3. Do one big food shop
If you live near a supermarket or pass one on your way home, it’s easy to think you’ll just pop in for a couple of bits, but inevitably lots of little shops will amount to more than one big shop. It also encourages you to use up what’s in your cupboards before you do the next shop. You’ll be surprised how far each one will go, especially if you find a site or an app that lets you search recipes by ingredient.
4. Cook in batches
You’ll free up your time on another night that you won’t have to spend cooking and of course, save on energy that you would have used cooking another meal from scratch. Just be considerate of your housemates and how much freezer space you’re using (unless they want to get in on it, of course).
5. Consider a meal planner
This can keep your spending on track, provided you more or less stick to it. What does a week’s worth of food look like? Choose items that can be used in several of your dishes for the week and work out a go-to list of staples.
6. Cooking rota
Sharing the cooking in a student kitchen is a great idea. You can try things you may not otherwise have tried and you may only end up cooking once or twice a week. Buying ingredients for one big meal is better than buying ingredients for a different meal every night of the week. Just make a note of everyone’s likes and dislikes and enjoy the variety! Factor in your different schedules as well, so if someone is home late one evening, then have someone with an earlier finish cook, then swap accordingly.
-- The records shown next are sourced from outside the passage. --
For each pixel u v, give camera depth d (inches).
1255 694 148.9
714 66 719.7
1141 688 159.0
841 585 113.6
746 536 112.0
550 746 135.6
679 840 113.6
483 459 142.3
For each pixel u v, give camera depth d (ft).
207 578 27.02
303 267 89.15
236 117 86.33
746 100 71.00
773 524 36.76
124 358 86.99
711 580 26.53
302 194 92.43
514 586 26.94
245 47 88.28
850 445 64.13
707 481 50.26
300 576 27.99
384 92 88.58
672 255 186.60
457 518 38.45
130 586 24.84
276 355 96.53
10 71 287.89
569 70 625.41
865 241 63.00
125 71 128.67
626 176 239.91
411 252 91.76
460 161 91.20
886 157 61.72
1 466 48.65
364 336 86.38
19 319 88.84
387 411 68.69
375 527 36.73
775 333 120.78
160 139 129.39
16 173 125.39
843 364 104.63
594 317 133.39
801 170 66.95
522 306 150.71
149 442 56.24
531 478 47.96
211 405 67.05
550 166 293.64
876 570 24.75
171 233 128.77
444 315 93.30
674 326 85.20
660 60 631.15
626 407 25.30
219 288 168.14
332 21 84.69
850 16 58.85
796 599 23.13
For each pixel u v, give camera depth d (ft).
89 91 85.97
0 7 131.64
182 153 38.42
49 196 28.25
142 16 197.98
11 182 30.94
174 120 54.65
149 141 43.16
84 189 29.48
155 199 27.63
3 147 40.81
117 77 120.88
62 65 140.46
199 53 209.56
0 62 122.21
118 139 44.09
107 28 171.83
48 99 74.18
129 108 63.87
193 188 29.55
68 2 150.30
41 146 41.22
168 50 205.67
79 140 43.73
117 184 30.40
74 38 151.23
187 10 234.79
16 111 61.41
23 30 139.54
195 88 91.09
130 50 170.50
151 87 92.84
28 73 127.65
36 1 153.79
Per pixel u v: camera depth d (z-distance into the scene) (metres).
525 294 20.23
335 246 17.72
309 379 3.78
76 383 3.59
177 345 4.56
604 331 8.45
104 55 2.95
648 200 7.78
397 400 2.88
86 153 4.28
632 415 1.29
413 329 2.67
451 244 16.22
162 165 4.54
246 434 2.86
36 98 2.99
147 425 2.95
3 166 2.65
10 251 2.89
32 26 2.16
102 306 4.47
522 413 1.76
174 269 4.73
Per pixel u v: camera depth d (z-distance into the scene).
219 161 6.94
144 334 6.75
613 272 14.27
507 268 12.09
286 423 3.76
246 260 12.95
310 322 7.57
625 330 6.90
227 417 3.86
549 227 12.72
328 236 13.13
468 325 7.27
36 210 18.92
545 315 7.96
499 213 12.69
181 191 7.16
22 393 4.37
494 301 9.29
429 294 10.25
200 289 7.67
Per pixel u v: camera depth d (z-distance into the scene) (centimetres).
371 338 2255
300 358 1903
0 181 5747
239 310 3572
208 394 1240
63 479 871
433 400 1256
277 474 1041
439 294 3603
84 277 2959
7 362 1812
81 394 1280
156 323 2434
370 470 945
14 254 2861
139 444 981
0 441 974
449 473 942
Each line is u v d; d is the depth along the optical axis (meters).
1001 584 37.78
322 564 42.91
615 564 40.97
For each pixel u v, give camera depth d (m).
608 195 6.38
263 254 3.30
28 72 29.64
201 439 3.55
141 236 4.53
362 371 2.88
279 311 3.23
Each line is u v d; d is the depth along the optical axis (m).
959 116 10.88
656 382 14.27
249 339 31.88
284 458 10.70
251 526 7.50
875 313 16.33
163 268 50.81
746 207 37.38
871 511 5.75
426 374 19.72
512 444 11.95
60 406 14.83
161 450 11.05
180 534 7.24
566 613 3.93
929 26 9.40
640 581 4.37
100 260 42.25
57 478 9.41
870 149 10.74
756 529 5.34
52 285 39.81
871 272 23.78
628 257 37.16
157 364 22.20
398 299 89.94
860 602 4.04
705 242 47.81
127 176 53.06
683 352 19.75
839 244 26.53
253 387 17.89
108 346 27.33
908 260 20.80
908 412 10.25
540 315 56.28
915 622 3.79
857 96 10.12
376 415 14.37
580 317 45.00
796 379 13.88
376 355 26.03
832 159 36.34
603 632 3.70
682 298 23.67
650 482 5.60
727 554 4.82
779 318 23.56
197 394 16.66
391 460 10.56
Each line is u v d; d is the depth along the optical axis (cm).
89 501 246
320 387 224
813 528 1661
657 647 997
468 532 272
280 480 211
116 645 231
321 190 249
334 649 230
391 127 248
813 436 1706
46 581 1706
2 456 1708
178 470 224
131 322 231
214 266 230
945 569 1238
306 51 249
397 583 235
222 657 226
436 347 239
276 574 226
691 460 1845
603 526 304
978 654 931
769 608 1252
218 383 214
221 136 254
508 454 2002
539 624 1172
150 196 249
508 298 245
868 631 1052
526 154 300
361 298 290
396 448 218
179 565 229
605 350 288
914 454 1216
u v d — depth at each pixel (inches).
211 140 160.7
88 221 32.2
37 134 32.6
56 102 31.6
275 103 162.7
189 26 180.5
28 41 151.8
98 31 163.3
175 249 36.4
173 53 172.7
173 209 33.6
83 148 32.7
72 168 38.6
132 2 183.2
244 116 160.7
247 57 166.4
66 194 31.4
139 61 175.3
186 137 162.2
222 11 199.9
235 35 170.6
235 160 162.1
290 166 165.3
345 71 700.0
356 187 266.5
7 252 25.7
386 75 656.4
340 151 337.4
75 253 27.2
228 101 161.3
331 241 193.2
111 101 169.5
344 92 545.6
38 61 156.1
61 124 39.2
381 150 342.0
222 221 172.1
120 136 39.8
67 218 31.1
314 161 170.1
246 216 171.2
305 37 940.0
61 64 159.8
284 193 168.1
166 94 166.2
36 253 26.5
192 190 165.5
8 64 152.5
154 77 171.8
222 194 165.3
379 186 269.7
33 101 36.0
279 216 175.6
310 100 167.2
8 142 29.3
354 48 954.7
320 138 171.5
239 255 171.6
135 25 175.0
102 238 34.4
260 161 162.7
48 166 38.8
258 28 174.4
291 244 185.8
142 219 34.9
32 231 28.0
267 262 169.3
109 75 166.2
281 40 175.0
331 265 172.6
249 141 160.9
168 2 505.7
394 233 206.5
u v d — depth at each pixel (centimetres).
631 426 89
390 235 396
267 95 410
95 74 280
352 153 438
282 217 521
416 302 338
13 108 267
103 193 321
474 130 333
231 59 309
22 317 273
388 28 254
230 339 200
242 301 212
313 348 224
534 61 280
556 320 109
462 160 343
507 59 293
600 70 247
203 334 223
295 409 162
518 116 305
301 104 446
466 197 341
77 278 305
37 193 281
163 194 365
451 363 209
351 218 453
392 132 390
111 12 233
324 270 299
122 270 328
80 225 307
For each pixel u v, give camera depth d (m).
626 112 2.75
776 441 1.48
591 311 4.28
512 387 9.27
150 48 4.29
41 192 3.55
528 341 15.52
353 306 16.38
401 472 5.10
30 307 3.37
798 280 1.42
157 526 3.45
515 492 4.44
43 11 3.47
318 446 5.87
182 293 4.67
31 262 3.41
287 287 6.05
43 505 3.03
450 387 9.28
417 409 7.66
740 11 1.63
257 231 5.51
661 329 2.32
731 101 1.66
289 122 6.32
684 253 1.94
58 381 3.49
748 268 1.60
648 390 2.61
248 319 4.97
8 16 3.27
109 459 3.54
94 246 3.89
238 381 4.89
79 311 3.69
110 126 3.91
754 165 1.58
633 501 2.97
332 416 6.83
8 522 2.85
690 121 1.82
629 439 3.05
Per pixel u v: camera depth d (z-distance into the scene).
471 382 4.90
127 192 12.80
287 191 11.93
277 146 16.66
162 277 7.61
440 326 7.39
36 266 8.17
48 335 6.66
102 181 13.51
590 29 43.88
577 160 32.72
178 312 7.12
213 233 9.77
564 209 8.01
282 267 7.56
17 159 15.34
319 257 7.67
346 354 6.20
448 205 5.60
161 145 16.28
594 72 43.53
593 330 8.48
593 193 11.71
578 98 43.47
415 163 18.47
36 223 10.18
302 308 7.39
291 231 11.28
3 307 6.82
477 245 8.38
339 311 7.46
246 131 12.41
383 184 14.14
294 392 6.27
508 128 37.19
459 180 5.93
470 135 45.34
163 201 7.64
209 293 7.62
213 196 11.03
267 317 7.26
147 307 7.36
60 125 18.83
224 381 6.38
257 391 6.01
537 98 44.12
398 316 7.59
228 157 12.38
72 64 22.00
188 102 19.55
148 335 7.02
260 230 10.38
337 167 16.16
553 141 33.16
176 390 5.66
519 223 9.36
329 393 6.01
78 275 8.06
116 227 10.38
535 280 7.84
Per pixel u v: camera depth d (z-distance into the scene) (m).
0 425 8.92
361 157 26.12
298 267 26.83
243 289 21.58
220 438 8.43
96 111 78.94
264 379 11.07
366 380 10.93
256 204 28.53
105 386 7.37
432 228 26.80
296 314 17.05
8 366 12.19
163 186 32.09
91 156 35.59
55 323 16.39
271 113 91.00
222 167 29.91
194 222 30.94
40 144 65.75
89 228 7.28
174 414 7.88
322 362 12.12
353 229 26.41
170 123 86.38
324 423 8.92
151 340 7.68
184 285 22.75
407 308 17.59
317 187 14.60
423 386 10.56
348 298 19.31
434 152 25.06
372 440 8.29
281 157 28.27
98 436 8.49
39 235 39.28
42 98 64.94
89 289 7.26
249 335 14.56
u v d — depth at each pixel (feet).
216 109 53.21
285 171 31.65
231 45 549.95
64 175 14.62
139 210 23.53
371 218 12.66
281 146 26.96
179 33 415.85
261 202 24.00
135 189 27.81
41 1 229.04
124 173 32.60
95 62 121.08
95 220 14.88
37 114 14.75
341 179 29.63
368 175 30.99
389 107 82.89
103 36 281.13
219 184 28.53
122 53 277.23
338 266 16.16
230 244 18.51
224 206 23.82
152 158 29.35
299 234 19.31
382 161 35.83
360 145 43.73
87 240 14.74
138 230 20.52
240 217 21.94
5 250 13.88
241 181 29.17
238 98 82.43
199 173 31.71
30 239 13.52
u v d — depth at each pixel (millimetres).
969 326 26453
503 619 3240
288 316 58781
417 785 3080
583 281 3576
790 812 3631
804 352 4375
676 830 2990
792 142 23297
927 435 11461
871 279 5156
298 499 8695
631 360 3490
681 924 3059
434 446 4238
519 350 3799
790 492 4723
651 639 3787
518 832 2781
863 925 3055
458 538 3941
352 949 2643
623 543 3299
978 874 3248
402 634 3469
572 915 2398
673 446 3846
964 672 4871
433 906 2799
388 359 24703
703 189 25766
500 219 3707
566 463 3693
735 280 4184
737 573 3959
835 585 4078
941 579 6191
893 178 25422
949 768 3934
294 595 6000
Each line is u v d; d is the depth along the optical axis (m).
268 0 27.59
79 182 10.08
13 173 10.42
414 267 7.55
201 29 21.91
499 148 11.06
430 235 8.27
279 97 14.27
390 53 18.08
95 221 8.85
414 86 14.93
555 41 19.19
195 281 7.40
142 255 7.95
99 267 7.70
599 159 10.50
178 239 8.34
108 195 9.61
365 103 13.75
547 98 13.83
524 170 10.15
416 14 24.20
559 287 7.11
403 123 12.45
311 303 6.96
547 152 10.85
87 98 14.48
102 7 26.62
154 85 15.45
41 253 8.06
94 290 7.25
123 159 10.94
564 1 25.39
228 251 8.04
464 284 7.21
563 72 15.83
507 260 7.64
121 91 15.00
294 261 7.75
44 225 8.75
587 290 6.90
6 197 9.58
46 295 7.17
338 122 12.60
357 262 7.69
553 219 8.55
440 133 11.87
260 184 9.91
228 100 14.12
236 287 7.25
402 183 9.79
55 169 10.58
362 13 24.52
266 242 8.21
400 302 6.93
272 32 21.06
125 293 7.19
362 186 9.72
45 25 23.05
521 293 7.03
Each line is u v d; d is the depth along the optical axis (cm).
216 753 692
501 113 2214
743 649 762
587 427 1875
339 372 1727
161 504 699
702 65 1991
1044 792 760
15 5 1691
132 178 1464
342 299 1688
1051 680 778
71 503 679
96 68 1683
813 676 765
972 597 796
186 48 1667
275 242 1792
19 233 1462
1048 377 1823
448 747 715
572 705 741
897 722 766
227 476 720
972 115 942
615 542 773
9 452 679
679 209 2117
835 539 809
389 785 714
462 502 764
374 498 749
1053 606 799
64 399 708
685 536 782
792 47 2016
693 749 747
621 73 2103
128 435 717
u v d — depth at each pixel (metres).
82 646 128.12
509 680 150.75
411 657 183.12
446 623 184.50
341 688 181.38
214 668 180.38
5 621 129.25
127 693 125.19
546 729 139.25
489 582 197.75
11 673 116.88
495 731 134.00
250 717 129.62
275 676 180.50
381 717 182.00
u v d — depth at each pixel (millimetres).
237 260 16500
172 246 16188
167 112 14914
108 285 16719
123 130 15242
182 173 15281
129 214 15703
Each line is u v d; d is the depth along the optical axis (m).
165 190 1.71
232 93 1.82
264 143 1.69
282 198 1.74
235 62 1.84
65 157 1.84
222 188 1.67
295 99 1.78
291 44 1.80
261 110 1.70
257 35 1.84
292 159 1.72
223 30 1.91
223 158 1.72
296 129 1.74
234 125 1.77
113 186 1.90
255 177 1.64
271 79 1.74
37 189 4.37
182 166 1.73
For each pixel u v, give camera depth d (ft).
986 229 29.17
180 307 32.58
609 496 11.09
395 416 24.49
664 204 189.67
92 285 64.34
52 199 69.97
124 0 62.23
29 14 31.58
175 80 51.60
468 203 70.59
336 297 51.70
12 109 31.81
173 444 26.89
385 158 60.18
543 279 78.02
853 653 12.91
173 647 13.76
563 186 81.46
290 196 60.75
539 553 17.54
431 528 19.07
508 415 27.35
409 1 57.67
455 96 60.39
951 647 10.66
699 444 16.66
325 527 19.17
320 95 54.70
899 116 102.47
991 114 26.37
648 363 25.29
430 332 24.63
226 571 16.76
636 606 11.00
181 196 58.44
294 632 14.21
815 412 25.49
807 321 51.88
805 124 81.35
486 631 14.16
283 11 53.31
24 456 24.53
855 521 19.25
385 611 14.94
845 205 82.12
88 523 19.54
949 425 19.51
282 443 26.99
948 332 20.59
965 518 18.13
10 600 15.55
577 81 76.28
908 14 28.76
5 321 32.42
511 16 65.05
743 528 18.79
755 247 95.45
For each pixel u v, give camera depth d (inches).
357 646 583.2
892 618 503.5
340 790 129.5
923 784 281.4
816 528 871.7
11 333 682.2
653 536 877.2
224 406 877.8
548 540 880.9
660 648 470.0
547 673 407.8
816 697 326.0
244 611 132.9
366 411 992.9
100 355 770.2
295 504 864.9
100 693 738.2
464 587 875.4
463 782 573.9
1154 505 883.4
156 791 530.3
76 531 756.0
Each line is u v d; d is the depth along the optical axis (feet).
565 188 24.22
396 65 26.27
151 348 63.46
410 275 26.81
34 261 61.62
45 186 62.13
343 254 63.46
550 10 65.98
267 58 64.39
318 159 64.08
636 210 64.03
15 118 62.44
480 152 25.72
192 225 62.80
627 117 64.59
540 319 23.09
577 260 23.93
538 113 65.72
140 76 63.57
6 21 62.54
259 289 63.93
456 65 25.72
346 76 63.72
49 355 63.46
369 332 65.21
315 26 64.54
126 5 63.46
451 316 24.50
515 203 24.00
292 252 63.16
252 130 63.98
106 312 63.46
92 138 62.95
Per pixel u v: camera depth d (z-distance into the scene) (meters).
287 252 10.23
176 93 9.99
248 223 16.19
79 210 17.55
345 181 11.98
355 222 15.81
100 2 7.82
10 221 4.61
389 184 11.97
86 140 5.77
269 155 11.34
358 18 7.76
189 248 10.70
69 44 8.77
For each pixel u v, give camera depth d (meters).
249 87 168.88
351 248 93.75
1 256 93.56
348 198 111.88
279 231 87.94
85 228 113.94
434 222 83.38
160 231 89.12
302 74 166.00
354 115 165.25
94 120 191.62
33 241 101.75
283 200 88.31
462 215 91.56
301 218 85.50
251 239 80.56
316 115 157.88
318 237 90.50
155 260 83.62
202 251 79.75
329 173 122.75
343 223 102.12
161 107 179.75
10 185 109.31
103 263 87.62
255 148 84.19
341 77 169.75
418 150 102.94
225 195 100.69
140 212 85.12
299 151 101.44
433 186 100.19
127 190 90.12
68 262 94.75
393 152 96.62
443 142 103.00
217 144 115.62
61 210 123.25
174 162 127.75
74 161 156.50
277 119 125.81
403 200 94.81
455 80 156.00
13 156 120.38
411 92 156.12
7. Consider eating less meat
This may seem a nightmare for those meat-and-two-veg types out there but guess what… you can actually go without the meat (and enjoy it), which will save you money on your food shop. It’s worth a try to see how much you save by eating meat just a little less often, even if it’s only a couple of nights a week.
8. Buy non-branded
You’ve probably thought of this one already, but choosing non-branded food, drink and kitchen essentials can slice a big chunk off your food bill, especially if you have a…
9. Kitchen kitty
If you’re living with four other people, you don’t each need a bottle of milk at any given time. Equally, you don’t all need loaves of bread, tubs of margarine or packets of scourers – kitchens are only so big! So if you all put a pre-agreed amount of money into a communal kitchen fund, then you can buy all of your essentials with it. You’ll be surprised how far this will go and you'll save more money, especially on things you all need, like washing up liquid.
10. Change your cooking habits
Tips to reduce how long you are cooking for can also save you money on your energy bill. For example, cooking and leaving the lid on your pan means heat is retained so your food will cook faster. Or you could plan the cooking so that you and a housemate use the oven at the same time.